As U drove closer to the address we had for Bobby Lee Cook, my stomach twisted and my head pounded more, knowing the only one who could help us hated me beyond words.
“Remind me to stop pissing off people,” I said, watching the front of his truck hugging the road, passing million-dollar houses with wrought-iron security gates.
“It’s a talent,” U said. “You’re too good at it.”
At the peak of the Bluffs, U pulled in front of a Mediterranean Revival number with lots of stucco and a red barrel-tiled roof. Two vans and Cook’s Cadillac was parked outside. U pulled in, close to the front door, and shut off his engine.
“You want to do this alone?” he asked.
“Could use someone to watch my ass.”
U pulled off his shades. “Cool. Didn’t want to have to tell Abby and her mean-ass cousin how you got it shot off.”
Two girls in sweaty long-sleeve T-shirts and jeans were pulling weeds by a wide marble staircase flanked by squatty palm trees. One was blond, her hair up in a bun, no makeup. The other had red hair pulled into a ponytail and extremely long legs. They were both dirty and grass-stained but I knew from one glance they worked for Cook.
The women were used to spinning on brass poles in air-conditioning, swindling old men into having ten-dollar drinks, and telling tales to customers about dreams they’d never had. I had to laugh. Cook had them doing real work.
We rang the bell and within a minute, the lithe bartender I’d met at the Golden Lotus, the one with short brown hair and a nice stomach, opened the door. She had on an apron and was drying her hands on a towel. I’d really hoped all these women would’ve been hanging out by his pool in bikinis. Not doing manual labor.
“Cowboy,” she said, a tight smile in the corner of her mouth.
“Howdy,” I said. “Cook home?”
She looked over at U and then back at me.
“Don’t make trouble here. He has people, too, you know.”
“No trouble.”
“Just a friendly warning,” she said, tossing the towel over her shoulder and hooking her thumbs into belt loops along her small waist.
“Appreciated.”
She told us to wait in the foyer. We did.
A massive chandelier dripped down from a high ceiling. Big marble statues of naked women eating grapes stood out from the garish red walls. The foyer spread in to an open living room with a sunken pit like the Beatles’s pad in HELP! Zebra- and Cheetah-printed furniture. Class with a capital K.
U nudged me and I looked by a coat rack near the door. In a glass case for all visitors to see, stood three large trophies celebrating second, third, and fifth place in local bodybuilding championships for men over fifty.
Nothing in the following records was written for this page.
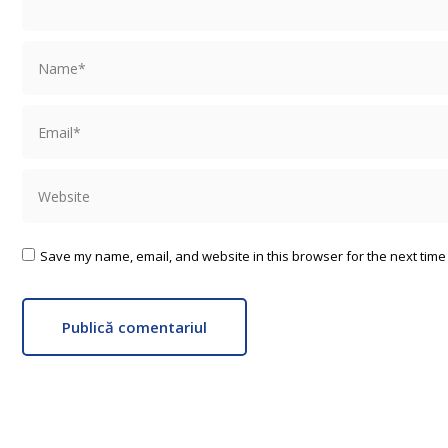
Name *
Email *
Website
Save my name, email, and website in this browser for the next time
Publică comentariul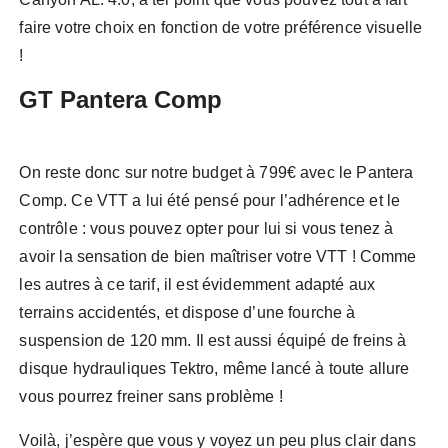
faire votre choix en fonction de votre préférence visuelle
!
GT Pantera Comp
On reste donc sur notre budget à 799€ avec le Pantera
Comp. Ce VTT a lui été pensé pour l’adhérence et le
contrôle : vous pouvez opter pour lui si vous tenez à
avoir la sensation de bien maîtriser votre VTT ! Comme
les autres à ce tarif, il est évidemment adapté aux
terrains accidentés, et dispose d’une fourche à
suspension de 120 mm. Il est aussi équipé de freins à
disque hydrauliques Tektro, même lancé à toute allure
vous pourrez freiner sans problème !
Voilà, j’espère que vous y voyez un peu plus clair dans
I said, “Always wanted to be Mr. Senior Mid-South.”
“Me, too,” U said. “What’s that say, Airport Holiday Inn?”
“Yeah.”
“First class, brother.”
Glass walls covered the entire back half of the house as if it had been built in a cutaway to show the interior. Outside, there was a small wooden deck with iron chairs and a table with a Cinzano umbrella. No women. Damn it.
Wind from the Mississippi made knocking sounds against the huge sheet of glass, and outside I could see small, immature pines bending.
A door opened from the southern edge of the house and I heard some awful post-Eagles, Don Henley music blasting from a far room. “All She Wants to Do Is Dance.”
Two more young women followed him, both looking tired as hell, as he began pointing to the black granite floor. “Mr. Clean. All over. Watch the carpets. Don’t even think about getting them wet.”
They nodded but made faces at his back as he passed.
Cook wore tight bicycle shorts, circa nineteen eighty-seven, and this bizarre satin tank top that was just plain disturbing. It really didn’t qualify as a shirt since it darted below his nipples and lotion-tanned chest.
He fluffed up the spikes on his gray head and crossed his arms over his chest in order to make his balloon-sized biceps even larger. A massive leather weight belt covered most of his stomach.
“Five minutes,” he said.
He walked ahead, back to the weight room, with the bad music blaring, and I looked at U and shrugged. “Maybe he’ll give us six… Six would be nice.”
He’d filled the room with rows of chrome Nautilus equipment and several racks of free weights. A back wall of windows overlooked the river, but the others were covered in mirrors. A beefy guy in a Golden Lotus T-shirt lay sprawled on a weight bench while being spotted by a guy who, although bald, could’ve been his twin. The same tanned hide and veined puffy look of a steroid addict.
“Man, this is a hell of a lot better than Saints camp,” U said. “Remember?”
“You mean the junkyard? Hell, yes. Had to drive through all those wrecked cars just to get to practice.”
“You come here to swap little tales, or to talk?” Cook said, sitting his Spandexed ass on a Nautilus machine and working out his neck in a perpetual nod.
“Don’t,” U said, waiting for me to drive a truck through his comment. “Fight it.”